Aim of the task: Please rewrite the items beginning at the line that contains "How about listing" and stopping after the line that contains "-0.025262, 0.986914, 0.225900]]", swapping "calibration" for "intrinsic parameters" and leaving everything else as it is.
Extracted data: Begin
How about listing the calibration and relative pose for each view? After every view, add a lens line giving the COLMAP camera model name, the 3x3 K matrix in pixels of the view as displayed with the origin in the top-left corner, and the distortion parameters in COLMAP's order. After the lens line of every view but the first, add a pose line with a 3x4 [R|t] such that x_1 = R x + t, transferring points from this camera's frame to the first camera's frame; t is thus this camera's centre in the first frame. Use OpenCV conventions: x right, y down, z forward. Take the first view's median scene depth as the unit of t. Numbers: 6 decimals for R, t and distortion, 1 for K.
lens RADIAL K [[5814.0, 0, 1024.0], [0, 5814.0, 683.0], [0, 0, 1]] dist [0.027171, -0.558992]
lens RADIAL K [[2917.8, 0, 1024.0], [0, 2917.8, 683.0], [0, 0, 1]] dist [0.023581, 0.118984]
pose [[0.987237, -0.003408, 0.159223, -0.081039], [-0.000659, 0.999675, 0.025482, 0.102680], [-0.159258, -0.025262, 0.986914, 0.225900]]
Extracted data: End
Extracted data: Begin
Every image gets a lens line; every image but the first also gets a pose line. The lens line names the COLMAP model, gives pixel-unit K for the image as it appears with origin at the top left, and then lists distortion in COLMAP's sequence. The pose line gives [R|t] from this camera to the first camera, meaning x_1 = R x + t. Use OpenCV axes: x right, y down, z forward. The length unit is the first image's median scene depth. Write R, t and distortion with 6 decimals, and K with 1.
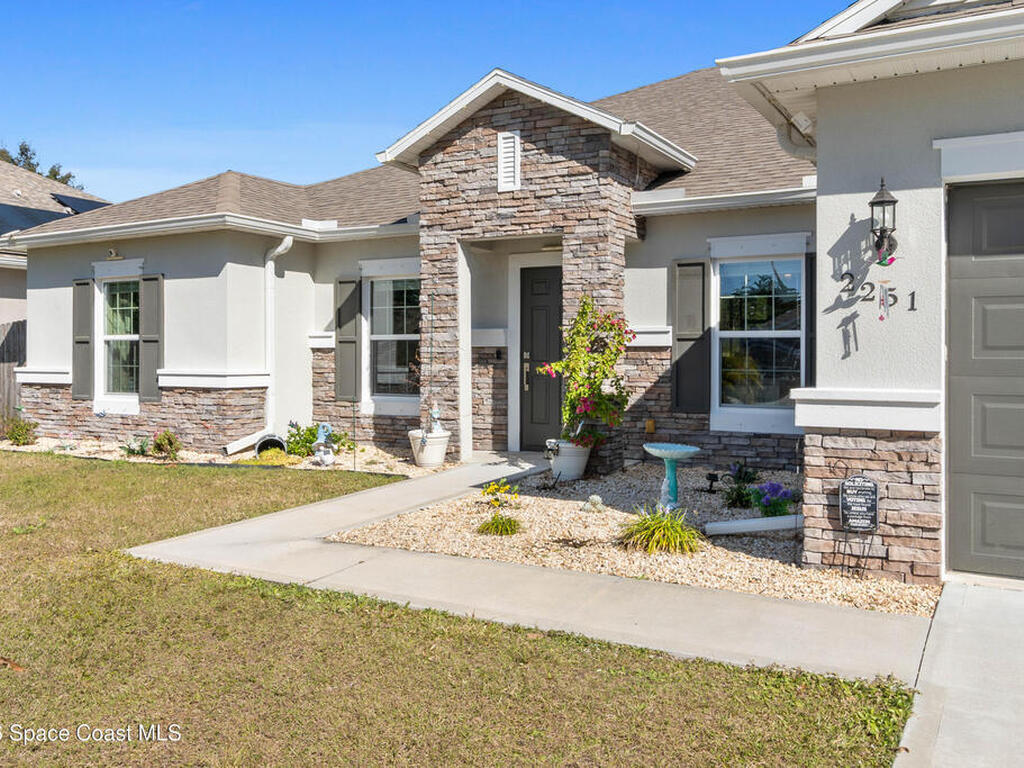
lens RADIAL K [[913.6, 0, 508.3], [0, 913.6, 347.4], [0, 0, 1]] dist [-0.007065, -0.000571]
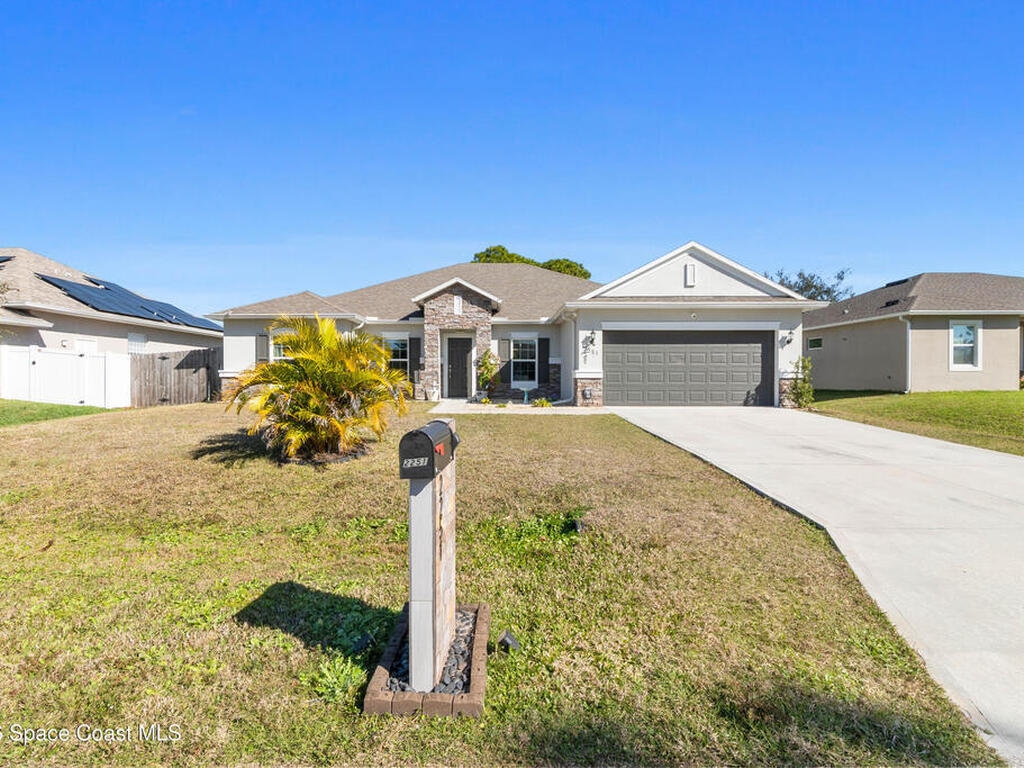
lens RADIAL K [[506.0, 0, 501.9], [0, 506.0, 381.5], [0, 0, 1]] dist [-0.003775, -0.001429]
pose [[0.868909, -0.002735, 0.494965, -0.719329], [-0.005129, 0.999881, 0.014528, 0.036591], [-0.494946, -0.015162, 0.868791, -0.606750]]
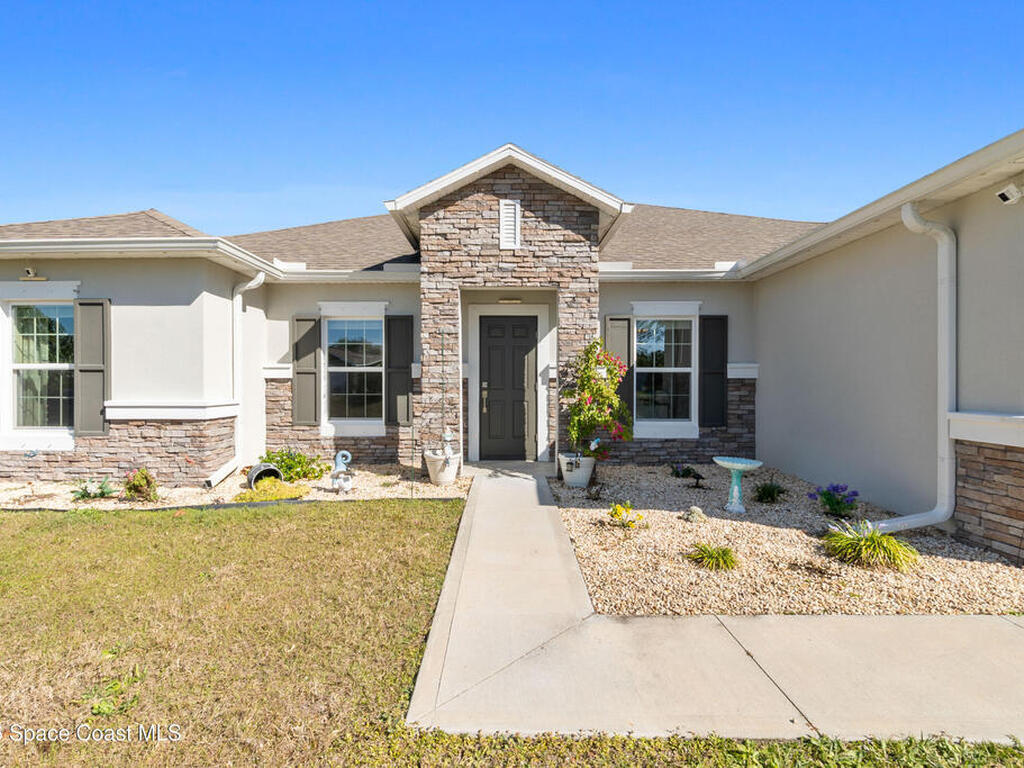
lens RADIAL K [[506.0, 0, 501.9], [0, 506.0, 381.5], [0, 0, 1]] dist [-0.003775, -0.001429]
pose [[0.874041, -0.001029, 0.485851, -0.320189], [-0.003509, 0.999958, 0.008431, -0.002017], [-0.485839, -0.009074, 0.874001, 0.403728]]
Extracted data: End
Extracted data: Begin
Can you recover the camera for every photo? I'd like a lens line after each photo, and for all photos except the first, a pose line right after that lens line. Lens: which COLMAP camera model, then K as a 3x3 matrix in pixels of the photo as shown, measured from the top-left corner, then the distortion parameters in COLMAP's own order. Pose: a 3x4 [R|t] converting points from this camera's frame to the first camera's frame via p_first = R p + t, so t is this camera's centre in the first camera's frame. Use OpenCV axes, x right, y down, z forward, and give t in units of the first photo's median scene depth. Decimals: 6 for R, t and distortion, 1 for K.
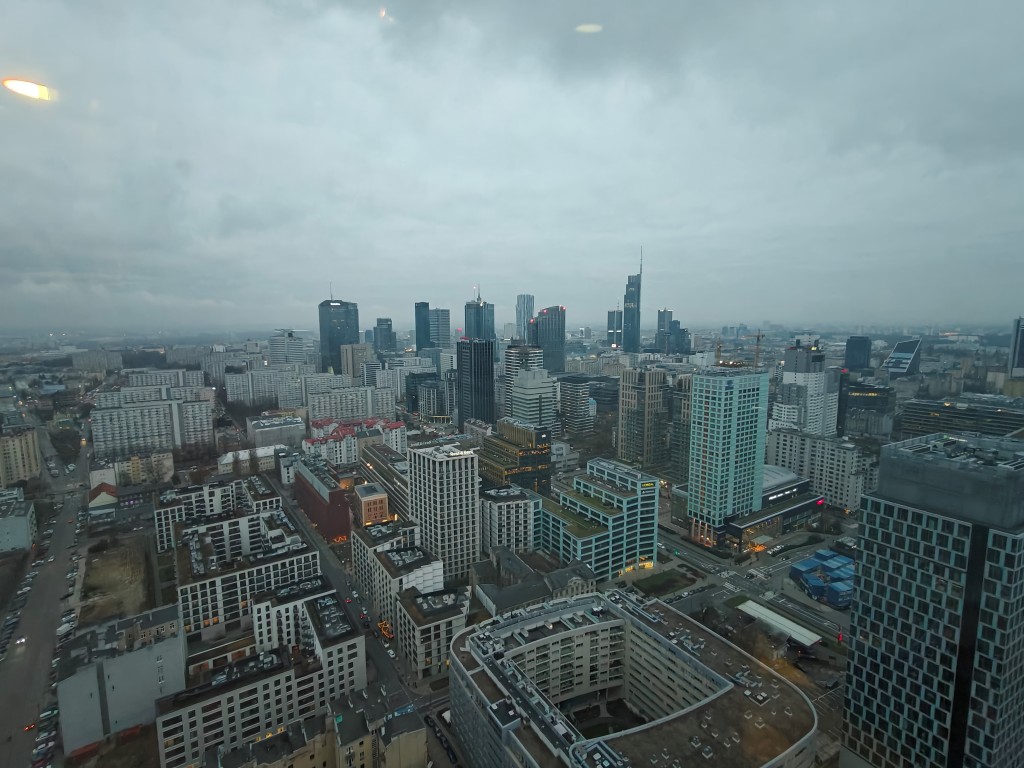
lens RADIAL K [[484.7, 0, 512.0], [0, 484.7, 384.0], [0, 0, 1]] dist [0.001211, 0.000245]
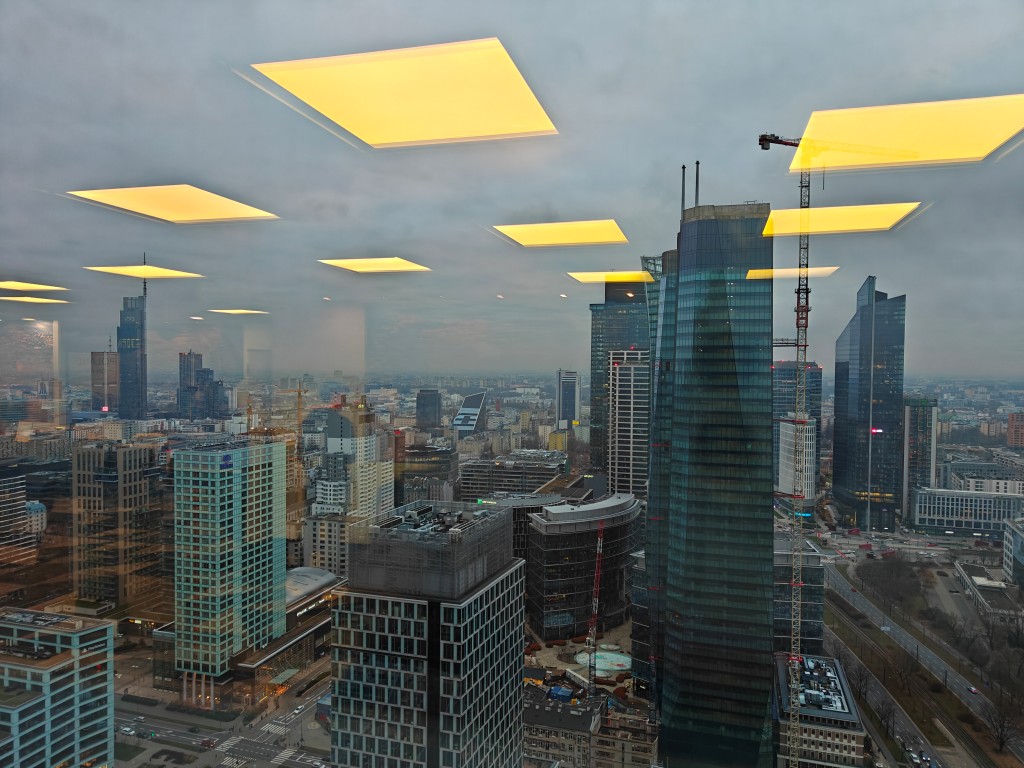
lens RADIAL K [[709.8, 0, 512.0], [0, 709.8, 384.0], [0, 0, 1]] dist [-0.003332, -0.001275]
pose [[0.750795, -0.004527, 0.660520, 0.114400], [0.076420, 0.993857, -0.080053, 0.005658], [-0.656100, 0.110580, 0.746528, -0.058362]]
Extracted data: End
Expected answer:
How about listing the intrinsic parameters and relative pose for each view? After every view, add a lens line giving the COLMAP camera model name, the 3x3 K matrix in pixels of the view as displayed with the origin in the top-left corner, and the distortion parameters in COLMAP's order. After the lens line of every view but the first, add a pose line with a 3x4 [R|t] such that x_1 = R x + t, transferring points from this camera's frame to the first camera's frame; t is thus this camera's centre in the first frame. Use OpenCV conventions: x right, y down, z forward. Take the first view's median scene depth as the unit of t. Numbers: 6 decimals for R, t and distortion, 1 for K.
lens RADIAL K [[5814.0, 0, 1024.0], [0, 5814.0, 683.0], [0, 0, 1]] dist [0.027171, -0.558992]
lens RADIAL K [[2917.8, 0, 1024.0], [0, 2917.8, 683.0], [0, 0, 1]] dist [0.023581, 0.118984]
pose [[0.987237, -0.003408, 0.159223, -0.081039], [-0.000659, 0.999675, 0.025482, 0.102680], [-0.159258, -0.025262, 0.986914, 0.225900]]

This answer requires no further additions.